Myanmar COVID-19 outbreak hits health system shattered after coup
Breathless, fevered and without the extra oxygen that could help keep them alive, the new coronavirus patients at a hospital near Myanmar’s border with India highlight the threat to a health system near collapse since February’s coup.
To help her tend the seven COVID-19 patients at Cikha hospital, day and night, chief nurse Lun Za En has a lab technician and a pharmacist’s assistant.
Mostly, they offer kind words and paracetamol.
“We don’t have enough oxygen, enough medical equipment, enough electricity, enough doctors or enough ambulances,” Lun Za En, 45, told Reuters from the town of just over 10,000. “We are operating with three staff instead of 11.”
Myanmar’s anti-COVID campaign foundered along with the rest of the health system after the military seized power on Feb. 1 and overthrew elected leader Aung San Suu Kyi, whose government had stepped up testing, quarantine and treatment.
Services at public hospitals collapsed after many doctors and nurses joined strikes in a Civil Disobedience Movement in the forefront of opposition to military rule – and sometimes on the frontline of protests that have been bloodily suppressed.
Thirteen medics have been killed, according to World Health Organisation data that shows 179 attacks on health workers, facilities and transport – nearly half of all such attacks recorded worldwide this year, said WHO Myanmar representative Stephan Paul Jost.
Some 150 health workers have been arrested. Hundreds more doctors and nurses are wanted on incitement charges.
Neither a junta spokesman nor the health ministry responded to requests for comment. The junta, which initially set fighting the pandemic as one of its priorities, has repeatedly urged medics to return to work. Few have responded.
TESTING COLLAPSED
A worker at one COVID-19 quarantine centre in Myanmar’s commercial capital, Yangon, said all the specialist health workers there had joined the Civil Disobedience Movement.
“Then again, we don’t receive new patients any more as COVID test centres don’t have staff to test,” said the worker, who declined to give his name for fear of retribution.
In the week before the coup, COVID-19 tests nationally averaged more than 17,000 a day. That had fallen below 1,200 a day in the seven days through Wednesday.

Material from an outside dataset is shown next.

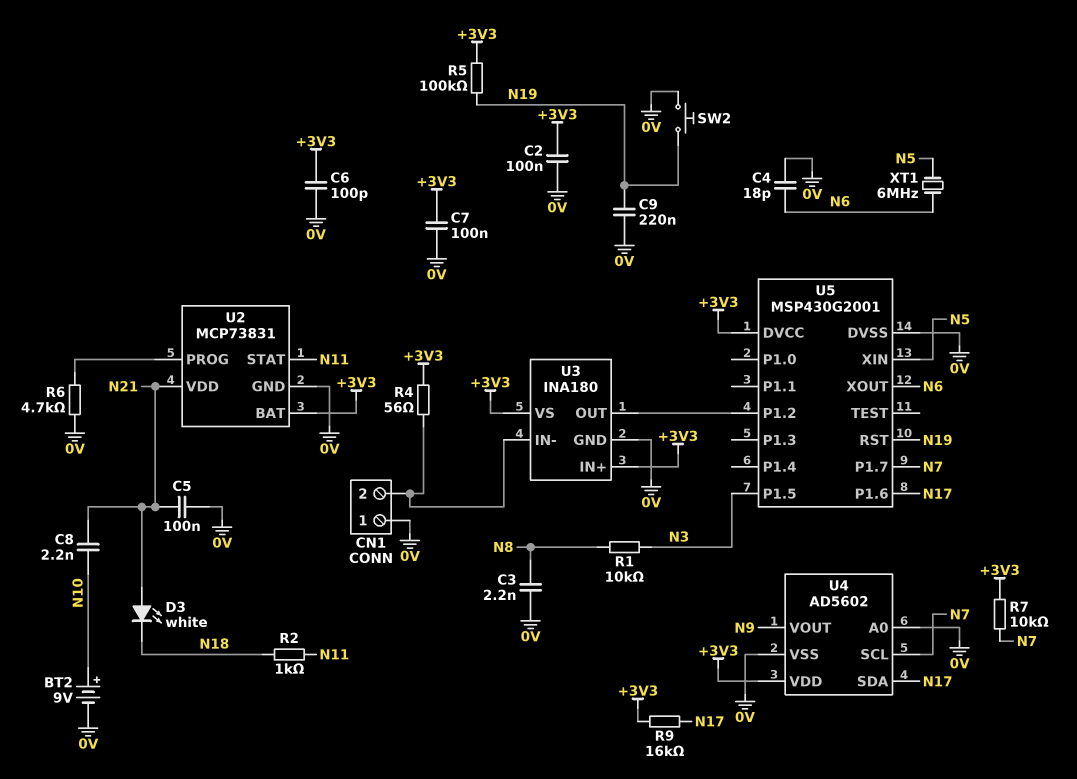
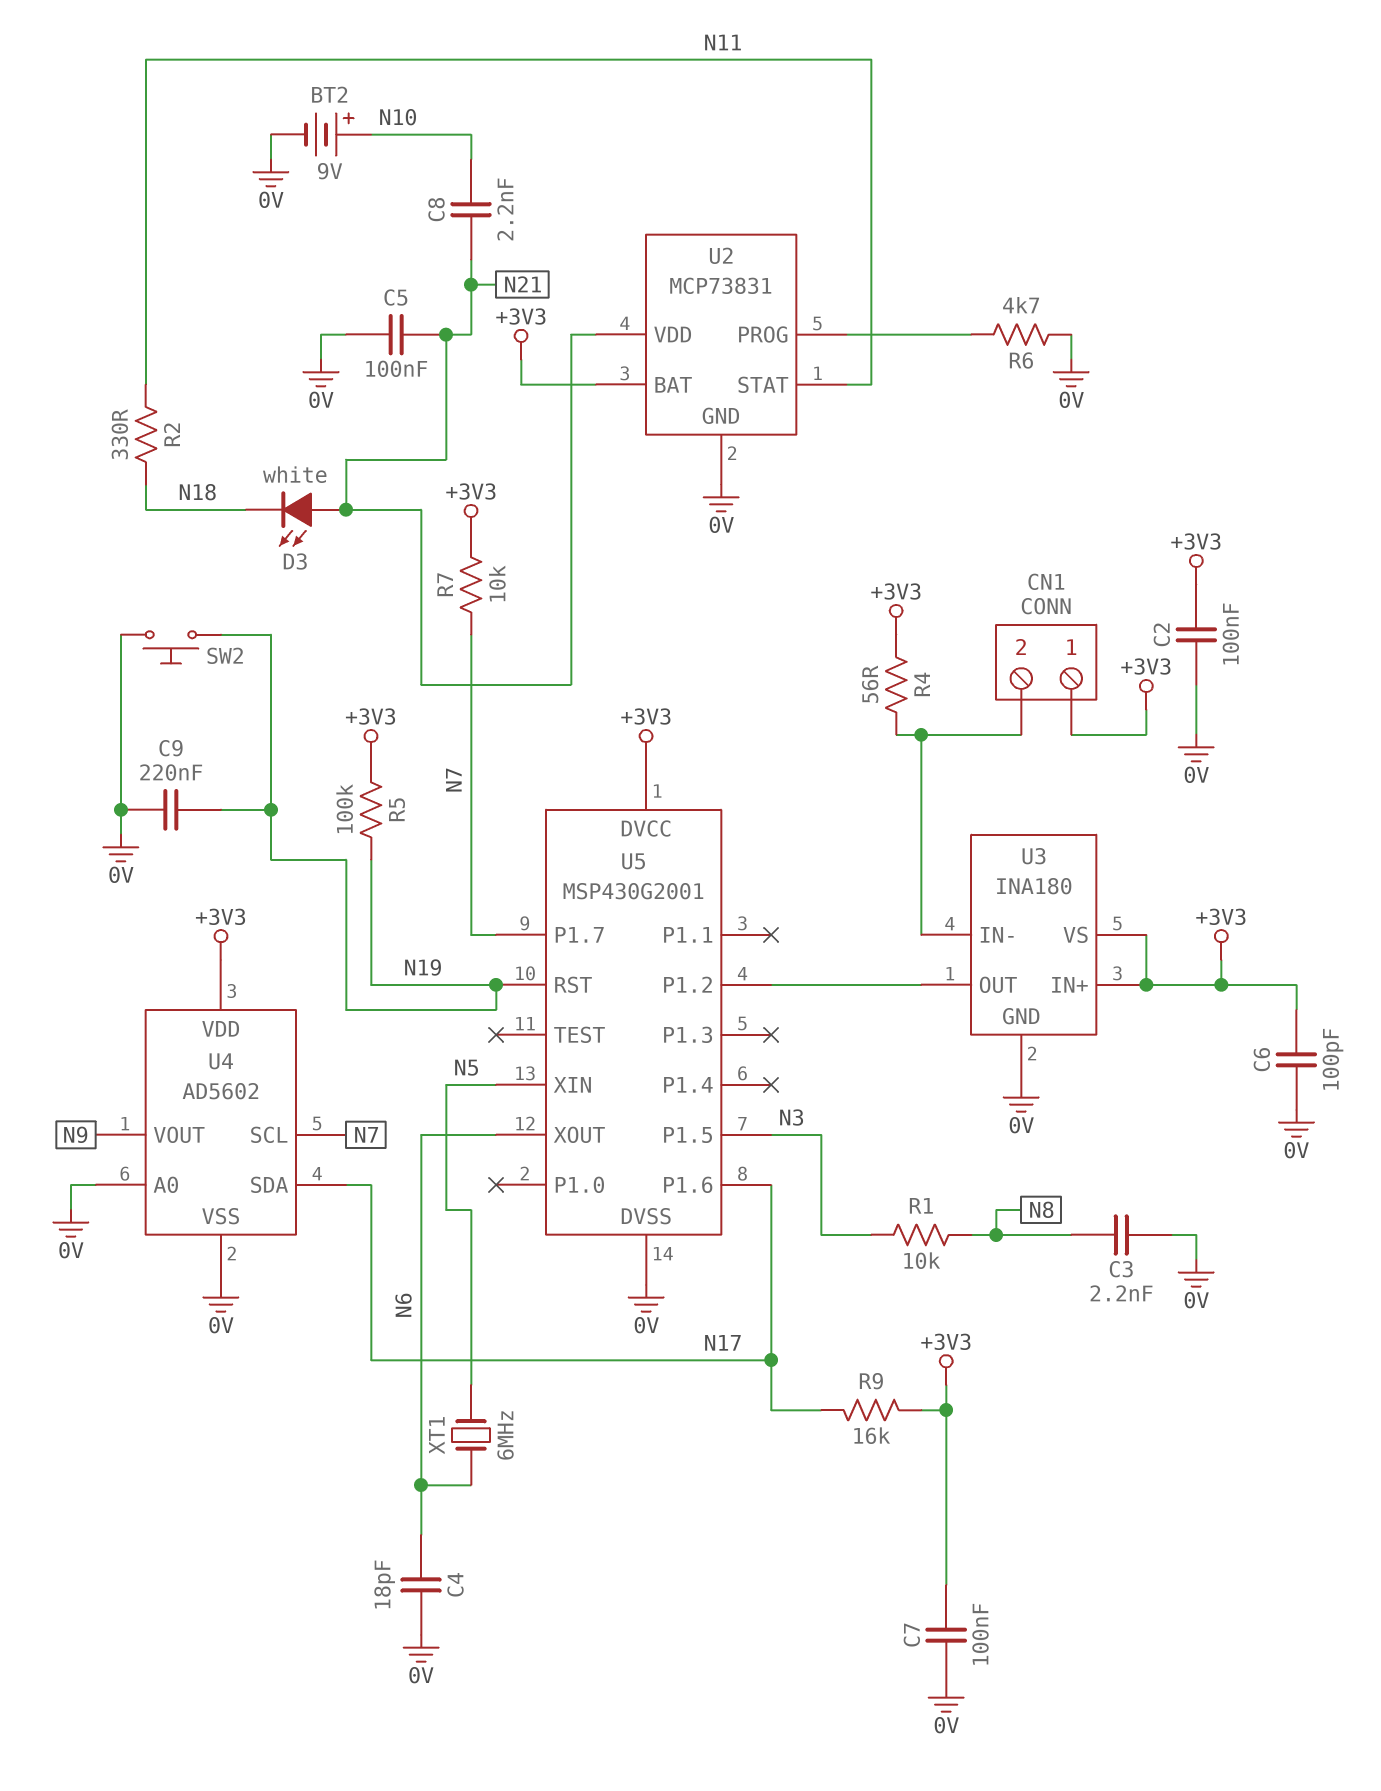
CN1 pin 1: 0V -> +3V3
R2: 1k (N11, N18) -> 330 (N11, N18)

Myanmar has reported more than 3,200 COVID-19 deaths from over 140,000 cases, although the slump in testing has raised doubts over data that shows new cases and deaths have largely plateaued since the coup.
Now, a health system in crisis is raising concerns about the likely impact on the country from the wave of infections with variants that is sweeping through India, Thailand and other neighbours.

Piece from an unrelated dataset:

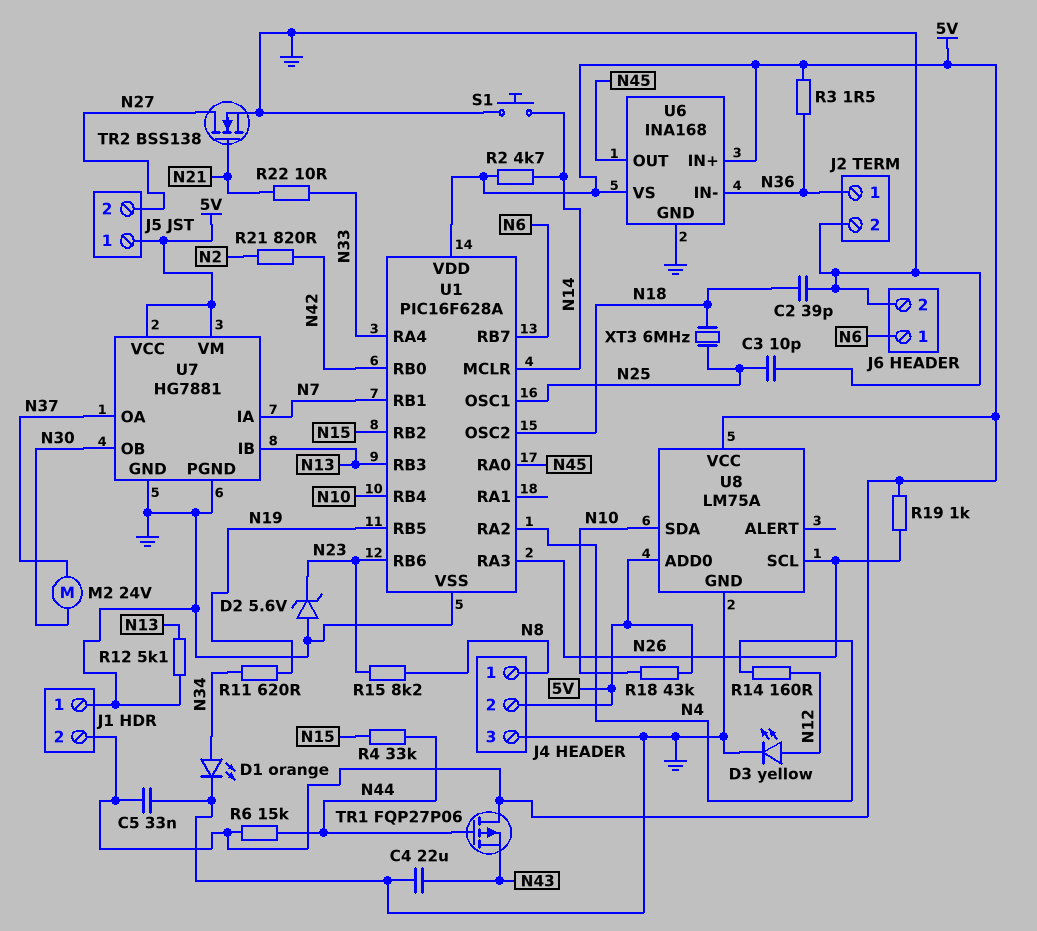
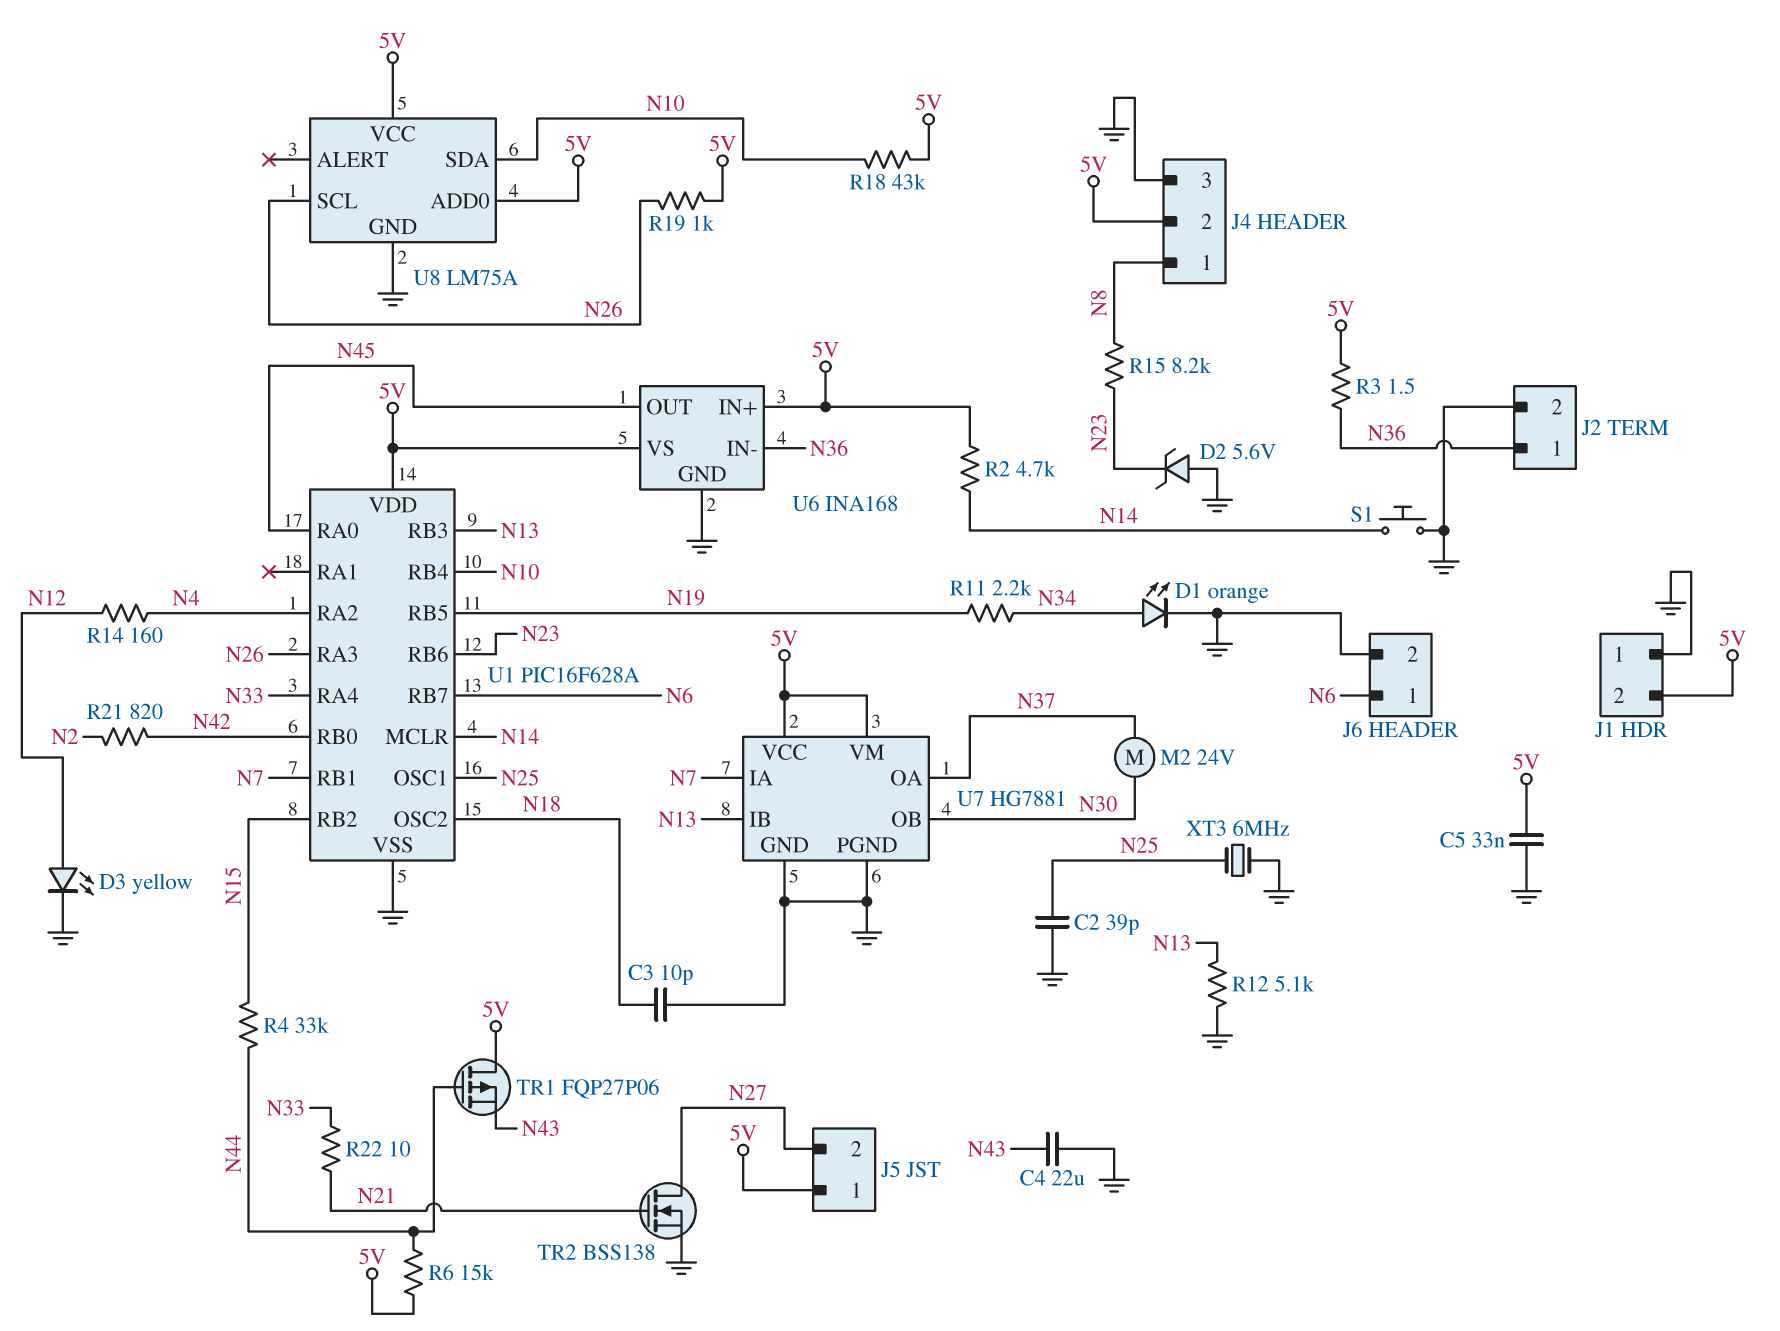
C2: 39pF (GND, N18) -> 39pF (GND, N25)
C3: 10pF (GND, N25) -> 10pF (GND, N18)
R11: 620 (N19, N34) -> 2.2k (N19, N34)
XT3: 6MHz (N18, N25) -> 6MHz (GND, N25)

Patients with COVID-19 symptoms started showing up at Cikha hospital in mid-May. It is only 6 km (four miles) from India, and health workers fear the illness could be the highly infectious B.1.617.2 strain – though they lack the means to test for it.
“It’s very concerning that COVID-19 testing, treatment and vaccinations are extremely limited in Myanmar as more lives are at risk with new, more dangerous variants spreading,” said Luis Sfeir-Younis, Myanmar COVID-19 operations manager for the International Federation of Red Cross and Red Crescent Societies.
SURGE OF CASES
Twenty-four cases have been identified in Cikha, said Lun Za En. Seven were so serious they needed hospitalisation – a sign of how few cases had likely been detected.
Stay-at-home orders have now been declared in parts of Chin state, where Cikha is located, and neighbouring Sagaing region.
The WHO said it was trying to reach authorities and other groups in the area who could provide help, while recognising the difficulties in a health system that was precipitously reversing years of impressive gains.
“It is not clear how this will be resolved, unless there is a resolution at the political level addressing the political conflict,” said Jost.
Lun Za En said her hospital was doing the best it could with nebulisers – machines that turn liquid to mist – to relieve breathlessness. Some patients have oxygen concentrators, but they only work for the two hours a day that the town gets electricity.
Refusing to abandon the sick, Lun Za En said she decided not to join the strikes.
“The junta will not take care of our patients,” she said.
Across Myanmar, some striking doctors have set up underground clinics to help patients. When Myanmar Red Cross volunteers established three clinics in Yangon neighbourhoods, they quickly had dozens of patients.
At best, such options can provide basic care.
“Eighty percent of the hospitals are public health hospitals,” said Marjan Besuijen, head of mission for the Medicins Sans Frontieres (MSF) aid group. “As MSF or others we can’t step in, it’s too big.”
Although military hospitals have been opened to the public, many people fear them or refuse to go on principle – including for coronavirus vaccinations in a campaign the ousted government had launched days before the coup.
“I am very worried that these new infections will spread all over the country,” said Lun Za En. “If the infection spreads to the crowded cities, it could be uncontrollable.”